Le livre de la Voie et de la vertu - Laozi (Laotseu) 道德经-老子

Chapitre 20

中文

绝学无忧。
唯之与阿,相去几何?
善之与恶,相去何若?
人之所畏,不可不畏。
忙兮其未央!
众人熙熙,若享太牢,若春登台。
我魄未兆,若婴儿未孩。
乘乘无所归!
众人皆有余,我独若遗。
我愚人之心,纯纯。
俗人昭昭,我独若昏。
俗人察察,我独闷闷。
淡若海,漂无所止。
众人皆有已,我独顽似鄙。
我独异于人,而贵食母。

Renoncez à l'étude, et vous serez exempt de chagrins.
Combien est petite la différence de weï (un oui bref) et de o (un oui lent) !
Combien est grande la différence du bien et du mal !
Ce que les hommes craignent, on ne peut s'empêcher de le craindre.
Ils s'abandonnent au désordre et ne s'arrêtent jamais.
Les hommes de la multitude sont exaltés de joie comme celui qui se repaît de mets succulents, comme celui qui est monté, au printemps, sur une tour élevée.
Moi seul je suis calme : (mes affections) n'ont pas encore germé.
Je ressemble à un nouveau-né qui n'a pas encore souri à sa mère.
Je suis détaché de tout ; on dirait que je ne sais où aller.
Les hommes de la multitude ont du superflu ; moi seul je suis comme un homme qui a perdu tout.
Je suis un homme d'un esprit borné, je suis dépourvu de connaissances.
Les hommes du monde sont remplis de lumières ; moi seul je suis comme plongé dans les ténèbres.
Les hommes du monde sont doués de pénétration ; moi seul j'ai l'esprit trouble et confus.
Je suis vague comme la mer ; je flotte comme si je ne savais où m'arrêter.
Les hommes de la multitude ont tous de la capacité ; moi seul je suis stupide ; je ressemble à un homme rustique.
Moi seul je diffère des autres hommes, parce que je révère la mère qui nourrit (tous les êtres).

NOTES

(150) G : Lao-tseu ne veut pas dire qu'il faut renoncer à toute espèce d'étude. Il parle des études vulgaires qui occupent les hommes du monde. B : Ceux qui étudient la littérature et les sciences craignent toujours que leurs connaissances ne soient pas assez étendues. Ils cherchent la science en dehors, et s'affligent constamment de l'insuffisance de leurs progrès. Mais le Saint trouve en lui-même tout ce dont il a besoin, et il n'y a rien qu'il ne sache ; c'est pourquoi il est exempt de chagrins.

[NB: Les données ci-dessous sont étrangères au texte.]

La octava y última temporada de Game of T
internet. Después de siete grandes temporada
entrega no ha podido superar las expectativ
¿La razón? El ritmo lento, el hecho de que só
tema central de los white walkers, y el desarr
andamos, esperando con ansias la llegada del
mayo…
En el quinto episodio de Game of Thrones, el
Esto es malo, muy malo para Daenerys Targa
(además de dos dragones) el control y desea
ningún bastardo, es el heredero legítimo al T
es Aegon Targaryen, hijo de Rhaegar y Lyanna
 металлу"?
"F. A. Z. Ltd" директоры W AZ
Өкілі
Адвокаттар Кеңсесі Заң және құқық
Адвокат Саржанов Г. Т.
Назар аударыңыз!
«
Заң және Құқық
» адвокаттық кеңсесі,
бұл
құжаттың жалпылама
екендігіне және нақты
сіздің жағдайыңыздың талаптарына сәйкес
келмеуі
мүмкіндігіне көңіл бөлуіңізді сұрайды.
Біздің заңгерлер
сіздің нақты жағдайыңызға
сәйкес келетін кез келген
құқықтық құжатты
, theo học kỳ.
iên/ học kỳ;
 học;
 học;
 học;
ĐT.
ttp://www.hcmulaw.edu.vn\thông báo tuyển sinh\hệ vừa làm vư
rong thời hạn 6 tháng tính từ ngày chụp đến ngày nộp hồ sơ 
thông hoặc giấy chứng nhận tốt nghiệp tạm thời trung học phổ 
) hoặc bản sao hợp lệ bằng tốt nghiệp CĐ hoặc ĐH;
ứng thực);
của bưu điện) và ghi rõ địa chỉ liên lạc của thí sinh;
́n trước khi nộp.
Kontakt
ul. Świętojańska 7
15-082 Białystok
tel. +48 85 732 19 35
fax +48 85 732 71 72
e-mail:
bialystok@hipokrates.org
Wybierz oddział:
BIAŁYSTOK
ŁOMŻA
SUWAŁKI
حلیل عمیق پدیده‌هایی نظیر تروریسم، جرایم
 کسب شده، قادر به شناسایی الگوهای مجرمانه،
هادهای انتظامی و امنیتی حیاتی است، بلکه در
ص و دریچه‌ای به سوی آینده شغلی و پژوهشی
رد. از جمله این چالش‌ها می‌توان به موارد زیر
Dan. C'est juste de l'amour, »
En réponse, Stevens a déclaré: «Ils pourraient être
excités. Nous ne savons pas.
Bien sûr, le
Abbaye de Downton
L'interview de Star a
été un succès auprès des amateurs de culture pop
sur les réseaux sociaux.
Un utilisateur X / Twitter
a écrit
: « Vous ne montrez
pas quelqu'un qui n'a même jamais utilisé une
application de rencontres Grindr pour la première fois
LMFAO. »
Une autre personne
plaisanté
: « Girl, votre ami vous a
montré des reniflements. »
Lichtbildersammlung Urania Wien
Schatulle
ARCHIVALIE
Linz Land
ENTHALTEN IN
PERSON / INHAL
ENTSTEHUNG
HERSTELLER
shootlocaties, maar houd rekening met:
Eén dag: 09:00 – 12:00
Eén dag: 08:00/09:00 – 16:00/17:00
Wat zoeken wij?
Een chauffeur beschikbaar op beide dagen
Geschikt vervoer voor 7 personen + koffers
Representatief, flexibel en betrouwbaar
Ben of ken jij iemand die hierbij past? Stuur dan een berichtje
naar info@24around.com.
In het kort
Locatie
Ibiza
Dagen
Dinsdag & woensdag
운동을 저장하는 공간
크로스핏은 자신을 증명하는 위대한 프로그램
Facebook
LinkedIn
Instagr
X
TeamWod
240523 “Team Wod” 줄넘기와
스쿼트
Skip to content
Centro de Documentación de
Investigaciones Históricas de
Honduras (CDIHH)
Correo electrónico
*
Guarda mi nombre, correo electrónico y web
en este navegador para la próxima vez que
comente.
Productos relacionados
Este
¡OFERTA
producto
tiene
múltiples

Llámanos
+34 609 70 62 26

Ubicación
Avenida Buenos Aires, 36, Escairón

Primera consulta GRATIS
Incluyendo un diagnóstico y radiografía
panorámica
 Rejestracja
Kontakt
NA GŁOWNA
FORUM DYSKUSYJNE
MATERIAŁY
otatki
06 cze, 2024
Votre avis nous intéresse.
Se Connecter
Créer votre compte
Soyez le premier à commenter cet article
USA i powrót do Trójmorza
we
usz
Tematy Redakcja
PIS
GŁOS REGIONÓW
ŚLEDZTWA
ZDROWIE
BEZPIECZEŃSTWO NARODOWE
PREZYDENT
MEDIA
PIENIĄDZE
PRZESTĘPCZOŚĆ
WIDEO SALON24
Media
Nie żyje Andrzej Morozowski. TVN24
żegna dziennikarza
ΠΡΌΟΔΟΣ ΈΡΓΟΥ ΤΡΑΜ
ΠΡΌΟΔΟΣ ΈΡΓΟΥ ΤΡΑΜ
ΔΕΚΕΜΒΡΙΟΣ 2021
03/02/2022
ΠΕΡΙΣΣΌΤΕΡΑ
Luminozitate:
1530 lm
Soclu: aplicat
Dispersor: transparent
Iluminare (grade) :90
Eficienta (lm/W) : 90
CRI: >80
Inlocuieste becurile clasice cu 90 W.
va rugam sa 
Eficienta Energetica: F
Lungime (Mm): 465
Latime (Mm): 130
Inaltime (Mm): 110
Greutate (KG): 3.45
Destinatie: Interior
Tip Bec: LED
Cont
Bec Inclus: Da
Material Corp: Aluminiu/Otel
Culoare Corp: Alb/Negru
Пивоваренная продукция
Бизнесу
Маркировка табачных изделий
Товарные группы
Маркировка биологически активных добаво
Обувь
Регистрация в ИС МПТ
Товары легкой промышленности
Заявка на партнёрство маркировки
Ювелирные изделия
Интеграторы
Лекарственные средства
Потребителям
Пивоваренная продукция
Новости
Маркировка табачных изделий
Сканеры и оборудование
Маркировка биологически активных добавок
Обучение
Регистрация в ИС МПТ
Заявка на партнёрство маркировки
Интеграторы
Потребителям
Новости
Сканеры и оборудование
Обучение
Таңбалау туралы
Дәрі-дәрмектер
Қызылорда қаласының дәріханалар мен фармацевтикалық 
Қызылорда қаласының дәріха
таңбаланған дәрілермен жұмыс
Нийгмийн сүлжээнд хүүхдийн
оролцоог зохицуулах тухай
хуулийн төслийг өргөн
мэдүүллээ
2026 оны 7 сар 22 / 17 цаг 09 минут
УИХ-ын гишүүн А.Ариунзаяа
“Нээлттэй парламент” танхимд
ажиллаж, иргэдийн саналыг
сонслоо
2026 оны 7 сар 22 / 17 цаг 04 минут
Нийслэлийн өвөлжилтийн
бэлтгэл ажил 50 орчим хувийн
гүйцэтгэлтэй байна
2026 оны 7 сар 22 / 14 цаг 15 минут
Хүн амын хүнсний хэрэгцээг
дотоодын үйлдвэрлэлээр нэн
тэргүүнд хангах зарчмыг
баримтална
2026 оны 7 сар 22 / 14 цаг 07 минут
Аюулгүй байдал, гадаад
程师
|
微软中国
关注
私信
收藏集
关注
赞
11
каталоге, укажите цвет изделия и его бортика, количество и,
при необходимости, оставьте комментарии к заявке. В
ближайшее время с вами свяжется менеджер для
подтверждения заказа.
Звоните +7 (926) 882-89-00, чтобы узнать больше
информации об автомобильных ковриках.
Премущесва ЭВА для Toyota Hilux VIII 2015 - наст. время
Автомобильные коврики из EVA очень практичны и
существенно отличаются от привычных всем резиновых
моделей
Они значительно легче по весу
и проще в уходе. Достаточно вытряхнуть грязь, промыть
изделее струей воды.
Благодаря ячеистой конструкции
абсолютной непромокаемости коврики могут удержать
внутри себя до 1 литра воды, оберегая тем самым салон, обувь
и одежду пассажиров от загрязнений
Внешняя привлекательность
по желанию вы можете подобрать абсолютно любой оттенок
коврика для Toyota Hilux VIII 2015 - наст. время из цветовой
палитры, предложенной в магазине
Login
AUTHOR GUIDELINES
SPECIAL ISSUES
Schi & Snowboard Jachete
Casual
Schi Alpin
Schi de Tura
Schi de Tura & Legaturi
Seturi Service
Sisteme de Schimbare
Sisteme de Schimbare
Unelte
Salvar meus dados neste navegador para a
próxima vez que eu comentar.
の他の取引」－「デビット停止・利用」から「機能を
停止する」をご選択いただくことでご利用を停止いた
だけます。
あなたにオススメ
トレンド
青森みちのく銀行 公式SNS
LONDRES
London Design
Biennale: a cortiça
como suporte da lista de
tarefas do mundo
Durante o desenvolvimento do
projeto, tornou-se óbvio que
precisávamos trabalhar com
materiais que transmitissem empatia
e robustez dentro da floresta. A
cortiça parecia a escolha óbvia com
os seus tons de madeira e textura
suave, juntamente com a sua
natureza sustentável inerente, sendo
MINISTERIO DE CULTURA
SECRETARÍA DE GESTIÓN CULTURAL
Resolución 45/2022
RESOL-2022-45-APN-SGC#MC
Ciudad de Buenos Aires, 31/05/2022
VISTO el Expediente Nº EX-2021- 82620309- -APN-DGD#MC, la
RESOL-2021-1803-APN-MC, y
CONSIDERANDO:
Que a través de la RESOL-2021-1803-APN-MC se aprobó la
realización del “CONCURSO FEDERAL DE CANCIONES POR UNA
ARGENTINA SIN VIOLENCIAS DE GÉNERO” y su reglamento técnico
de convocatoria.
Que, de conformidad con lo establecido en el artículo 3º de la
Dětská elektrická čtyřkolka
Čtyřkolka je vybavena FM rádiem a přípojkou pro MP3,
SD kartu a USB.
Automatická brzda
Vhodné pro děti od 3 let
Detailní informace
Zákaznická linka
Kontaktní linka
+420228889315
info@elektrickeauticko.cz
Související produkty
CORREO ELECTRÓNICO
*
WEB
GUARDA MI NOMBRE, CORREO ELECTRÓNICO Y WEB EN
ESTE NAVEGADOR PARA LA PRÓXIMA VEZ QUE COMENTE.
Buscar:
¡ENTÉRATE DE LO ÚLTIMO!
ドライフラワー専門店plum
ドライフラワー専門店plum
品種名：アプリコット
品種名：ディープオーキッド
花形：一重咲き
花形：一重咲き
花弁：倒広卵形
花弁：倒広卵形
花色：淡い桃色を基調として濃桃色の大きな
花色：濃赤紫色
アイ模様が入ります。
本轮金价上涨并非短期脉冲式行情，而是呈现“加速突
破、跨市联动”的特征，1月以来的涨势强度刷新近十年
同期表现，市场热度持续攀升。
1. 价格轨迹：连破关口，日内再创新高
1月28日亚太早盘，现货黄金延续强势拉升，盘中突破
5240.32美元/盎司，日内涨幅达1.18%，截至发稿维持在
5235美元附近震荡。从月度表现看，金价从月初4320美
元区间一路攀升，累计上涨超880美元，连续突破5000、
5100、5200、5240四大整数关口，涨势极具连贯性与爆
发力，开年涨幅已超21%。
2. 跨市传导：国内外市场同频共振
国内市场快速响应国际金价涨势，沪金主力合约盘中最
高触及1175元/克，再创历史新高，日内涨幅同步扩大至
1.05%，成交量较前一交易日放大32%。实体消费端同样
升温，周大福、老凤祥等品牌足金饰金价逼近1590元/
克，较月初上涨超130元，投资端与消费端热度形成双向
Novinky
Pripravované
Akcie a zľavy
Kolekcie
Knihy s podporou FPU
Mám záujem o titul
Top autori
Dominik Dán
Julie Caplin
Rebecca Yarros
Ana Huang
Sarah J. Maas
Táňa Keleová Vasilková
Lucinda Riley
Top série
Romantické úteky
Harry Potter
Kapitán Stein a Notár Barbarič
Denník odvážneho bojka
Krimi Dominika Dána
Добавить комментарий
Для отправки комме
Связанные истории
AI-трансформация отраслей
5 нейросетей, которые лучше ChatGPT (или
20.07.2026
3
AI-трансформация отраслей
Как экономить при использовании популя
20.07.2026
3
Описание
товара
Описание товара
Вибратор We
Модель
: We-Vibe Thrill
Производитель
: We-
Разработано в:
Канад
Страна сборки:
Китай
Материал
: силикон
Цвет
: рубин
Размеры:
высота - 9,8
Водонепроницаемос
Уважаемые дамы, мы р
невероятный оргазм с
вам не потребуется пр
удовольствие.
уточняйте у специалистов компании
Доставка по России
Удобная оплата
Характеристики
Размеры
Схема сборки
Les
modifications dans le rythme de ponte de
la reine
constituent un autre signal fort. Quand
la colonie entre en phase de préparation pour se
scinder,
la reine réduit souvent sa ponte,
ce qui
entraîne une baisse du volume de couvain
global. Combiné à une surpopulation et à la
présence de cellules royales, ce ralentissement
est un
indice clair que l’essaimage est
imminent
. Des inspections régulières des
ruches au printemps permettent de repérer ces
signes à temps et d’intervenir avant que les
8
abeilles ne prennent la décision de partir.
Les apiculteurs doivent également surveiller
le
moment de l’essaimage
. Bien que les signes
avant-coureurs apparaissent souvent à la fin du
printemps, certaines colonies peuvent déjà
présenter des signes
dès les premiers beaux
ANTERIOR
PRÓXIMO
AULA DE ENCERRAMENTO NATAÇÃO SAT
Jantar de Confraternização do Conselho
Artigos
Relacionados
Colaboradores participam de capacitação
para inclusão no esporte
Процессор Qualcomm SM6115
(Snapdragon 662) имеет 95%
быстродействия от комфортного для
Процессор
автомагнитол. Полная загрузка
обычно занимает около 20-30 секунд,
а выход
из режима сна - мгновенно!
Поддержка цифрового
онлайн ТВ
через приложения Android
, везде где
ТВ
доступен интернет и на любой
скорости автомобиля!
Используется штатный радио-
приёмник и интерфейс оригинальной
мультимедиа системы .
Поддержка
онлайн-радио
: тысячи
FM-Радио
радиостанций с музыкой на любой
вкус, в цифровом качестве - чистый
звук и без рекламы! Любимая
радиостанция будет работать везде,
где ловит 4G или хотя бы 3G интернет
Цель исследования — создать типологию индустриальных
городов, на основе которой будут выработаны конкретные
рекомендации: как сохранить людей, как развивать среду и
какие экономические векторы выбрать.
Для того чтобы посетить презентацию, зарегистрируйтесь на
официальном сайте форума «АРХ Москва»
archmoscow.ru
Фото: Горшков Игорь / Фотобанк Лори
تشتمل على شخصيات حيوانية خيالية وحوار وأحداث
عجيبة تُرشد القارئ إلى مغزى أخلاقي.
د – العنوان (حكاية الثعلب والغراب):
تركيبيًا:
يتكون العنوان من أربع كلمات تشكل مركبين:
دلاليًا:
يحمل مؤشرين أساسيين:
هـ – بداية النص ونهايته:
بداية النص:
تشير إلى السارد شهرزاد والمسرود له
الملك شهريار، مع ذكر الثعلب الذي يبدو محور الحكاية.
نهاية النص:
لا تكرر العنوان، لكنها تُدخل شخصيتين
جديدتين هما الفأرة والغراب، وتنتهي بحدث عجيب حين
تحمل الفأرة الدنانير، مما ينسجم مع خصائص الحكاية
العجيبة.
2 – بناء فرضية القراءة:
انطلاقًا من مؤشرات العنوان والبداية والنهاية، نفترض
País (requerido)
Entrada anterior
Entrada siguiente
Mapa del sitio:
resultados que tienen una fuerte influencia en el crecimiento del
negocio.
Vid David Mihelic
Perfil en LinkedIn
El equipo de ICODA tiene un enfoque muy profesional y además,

E : Les sages de l'antiquité étudiaient pour rechercher les principes intérieurs de leur nature. A l'exception de ces principes, ils n'appliquaient leur esprit à rien. C'est ce qu'on appelle pratiquer le non-agir, et faire consister son étude dans l'absence de toute étude. Mais quand les hommes eurent perdu ces principes, ils se pervertirent et se livrèrent aux études du monde. Une apparence spécieuse éteignit et remplaça la réalité. L'étendue des connaissances corrompit (litt. « noya ») leur cœur. Au fond, ces études (du monde) n'ont aucune utilité et ne font au contraire qu'augmenter leurs chagrins. Le but le plus noble de l'étude est de nourrir notre nature (de la conserver dans sa pureté primitive) ; le meilleur moyen de nourrir sa nature est de se dégager de tout embarras. Mais aujourd'hui les études du monde nous appliquent aux choses extérieures qui enchaînent nos dispositions naturelles. N'est-ce pas comme si l'on prenait des médicaments qui ne feraient qu'augmenter la maladie ?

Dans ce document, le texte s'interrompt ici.